Google has defended its decision to stop providing patches for versions of essential software used in versions of Android previous to 4.4 “KitKat”. This effectively leaves Android 4.3 and earlier susceptible to security exploits.
The patch concerns WebView – an extension of Android’s general View coding class that allows apps to display web pages as part of a layout. WebKit uses the rendering engine WebView to do its work, and it’s with this software where the problem apparently lies.

Adrian Ludwig of Android Security posted on his Google+ blog on Friday that “keeping software up to date is one of the greatest challenges in security” and that while Google “invests heavily in making sure Android and Chrome are as a safe as possible”, doing this requires frequent updates.
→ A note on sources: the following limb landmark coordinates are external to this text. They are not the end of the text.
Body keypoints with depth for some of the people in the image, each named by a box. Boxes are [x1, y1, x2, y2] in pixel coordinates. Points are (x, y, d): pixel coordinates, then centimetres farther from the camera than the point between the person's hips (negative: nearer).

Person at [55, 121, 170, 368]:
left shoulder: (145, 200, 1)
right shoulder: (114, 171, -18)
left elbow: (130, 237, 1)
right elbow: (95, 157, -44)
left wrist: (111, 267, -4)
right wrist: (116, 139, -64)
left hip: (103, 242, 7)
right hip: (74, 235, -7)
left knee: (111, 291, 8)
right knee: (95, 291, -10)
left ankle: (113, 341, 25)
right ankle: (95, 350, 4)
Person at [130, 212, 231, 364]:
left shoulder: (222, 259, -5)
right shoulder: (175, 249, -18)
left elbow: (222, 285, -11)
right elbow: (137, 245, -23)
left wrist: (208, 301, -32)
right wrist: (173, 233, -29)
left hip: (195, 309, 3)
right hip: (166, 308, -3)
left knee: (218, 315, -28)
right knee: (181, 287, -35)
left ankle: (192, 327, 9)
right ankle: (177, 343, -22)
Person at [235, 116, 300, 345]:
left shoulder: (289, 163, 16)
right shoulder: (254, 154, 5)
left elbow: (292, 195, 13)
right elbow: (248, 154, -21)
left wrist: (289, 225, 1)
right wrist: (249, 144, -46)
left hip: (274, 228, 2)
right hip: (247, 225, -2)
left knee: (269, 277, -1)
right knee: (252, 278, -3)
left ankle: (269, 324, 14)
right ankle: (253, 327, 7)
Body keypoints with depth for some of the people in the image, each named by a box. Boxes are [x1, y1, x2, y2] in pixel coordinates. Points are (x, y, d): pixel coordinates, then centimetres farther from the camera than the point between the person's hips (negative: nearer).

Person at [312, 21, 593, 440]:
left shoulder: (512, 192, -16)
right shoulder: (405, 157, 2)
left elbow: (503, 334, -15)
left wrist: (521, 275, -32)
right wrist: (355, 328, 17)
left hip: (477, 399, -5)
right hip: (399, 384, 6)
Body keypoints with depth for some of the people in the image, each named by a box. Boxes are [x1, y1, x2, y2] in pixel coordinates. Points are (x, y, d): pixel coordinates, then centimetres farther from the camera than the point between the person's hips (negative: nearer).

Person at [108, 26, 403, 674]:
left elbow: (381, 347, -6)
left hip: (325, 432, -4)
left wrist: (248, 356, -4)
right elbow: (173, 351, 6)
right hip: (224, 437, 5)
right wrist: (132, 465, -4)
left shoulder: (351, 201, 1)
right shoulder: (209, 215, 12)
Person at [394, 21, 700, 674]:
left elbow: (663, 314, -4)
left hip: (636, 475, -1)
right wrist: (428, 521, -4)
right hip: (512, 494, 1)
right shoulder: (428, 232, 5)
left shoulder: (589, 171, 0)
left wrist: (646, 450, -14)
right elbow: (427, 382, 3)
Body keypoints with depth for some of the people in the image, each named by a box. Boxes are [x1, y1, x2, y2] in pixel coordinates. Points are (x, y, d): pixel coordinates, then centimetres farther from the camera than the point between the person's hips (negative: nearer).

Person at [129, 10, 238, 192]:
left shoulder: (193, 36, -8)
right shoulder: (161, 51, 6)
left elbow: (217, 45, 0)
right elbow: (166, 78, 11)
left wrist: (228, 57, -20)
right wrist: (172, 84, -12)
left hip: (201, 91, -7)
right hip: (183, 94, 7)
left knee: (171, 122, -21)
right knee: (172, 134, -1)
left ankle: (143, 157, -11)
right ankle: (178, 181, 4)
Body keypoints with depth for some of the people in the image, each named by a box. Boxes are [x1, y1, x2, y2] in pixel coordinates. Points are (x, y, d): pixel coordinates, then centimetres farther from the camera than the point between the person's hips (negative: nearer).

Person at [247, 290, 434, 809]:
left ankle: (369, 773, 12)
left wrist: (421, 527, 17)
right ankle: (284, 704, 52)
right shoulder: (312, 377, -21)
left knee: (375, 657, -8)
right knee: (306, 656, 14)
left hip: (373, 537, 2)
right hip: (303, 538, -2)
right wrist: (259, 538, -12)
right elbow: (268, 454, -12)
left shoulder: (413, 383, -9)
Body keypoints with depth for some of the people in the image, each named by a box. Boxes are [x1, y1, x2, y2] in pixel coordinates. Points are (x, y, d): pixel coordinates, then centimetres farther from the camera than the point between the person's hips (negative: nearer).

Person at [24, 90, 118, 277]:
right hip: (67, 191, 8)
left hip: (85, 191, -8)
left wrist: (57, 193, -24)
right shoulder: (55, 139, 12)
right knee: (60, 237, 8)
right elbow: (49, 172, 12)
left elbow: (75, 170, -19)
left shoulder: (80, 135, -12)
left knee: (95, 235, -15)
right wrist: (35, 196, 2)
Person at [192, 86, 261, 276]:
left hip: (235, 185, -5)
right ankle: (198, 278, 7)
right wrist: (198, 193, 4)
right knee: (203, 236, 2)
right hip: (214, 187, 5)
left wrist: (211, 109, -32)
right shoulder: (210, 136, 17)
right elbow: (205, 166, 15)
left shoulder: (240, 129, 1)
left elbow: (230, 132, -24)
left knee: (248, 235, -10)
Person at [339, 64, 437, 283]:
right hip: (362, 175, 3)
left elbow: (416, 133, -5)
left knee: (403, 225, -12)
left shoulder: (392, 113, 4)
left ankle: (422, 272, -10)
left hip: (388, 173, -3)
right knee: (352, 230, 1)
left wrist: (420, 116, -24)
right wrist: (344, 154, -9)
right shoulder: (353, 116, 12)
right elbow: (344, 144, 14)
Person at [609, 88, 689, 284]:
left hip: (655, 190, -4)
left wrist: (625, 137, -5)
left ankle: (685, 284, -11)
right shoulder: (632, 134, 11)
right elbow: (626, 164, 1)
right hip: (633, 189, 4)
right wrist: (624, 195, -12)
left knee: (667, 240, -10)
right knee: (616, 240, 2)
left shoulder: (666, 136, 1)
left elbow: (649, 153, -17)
Complaining that WebKit alone is “over 5 million lines of code” and that “hundreds of developers are adding thousands of new commits every month”, Ludwig maintains that backporting to a “2+ year old branch of WebKit required changes to significant portions of the code and was no longer practical to do safely”.
Ludwig goes on to say that “with the advances in Android 4.4, the number of users that are potentially affected by legacy WebKit security issues is shrinking every day as more and more people upgrade or get new devices.”
But with consumer app directory reporting that 49.9 per cent of its users (as of 23 January 2015) still use Android versions between 4.1 and 4.3, Ludwig’s argument seems hard to defend.
For the same date, AppBrain reports that only 36.5 per cent of users are running Android 4.4, while only 0.5 per cent of users have upgraded to 5.0 “Lollipop” (understandable, as rollout is yet to hit many models outside Android’s core Nexus series).
This means only an estimated combined 40 per cent of Android users would be running a build of Android that includes a fully vulnerability-patched build of WebView, should Google continue to refuse support.
Ludwig does suggest that “using a [web] browser that is updated through Google Play and using applications that follow security best practices… will help protect users” but this is potentially little help to those using phones too outdated to support such app patches, or who aren’t aware enough of software updates even to seek them out if they lie beyond the automated update process.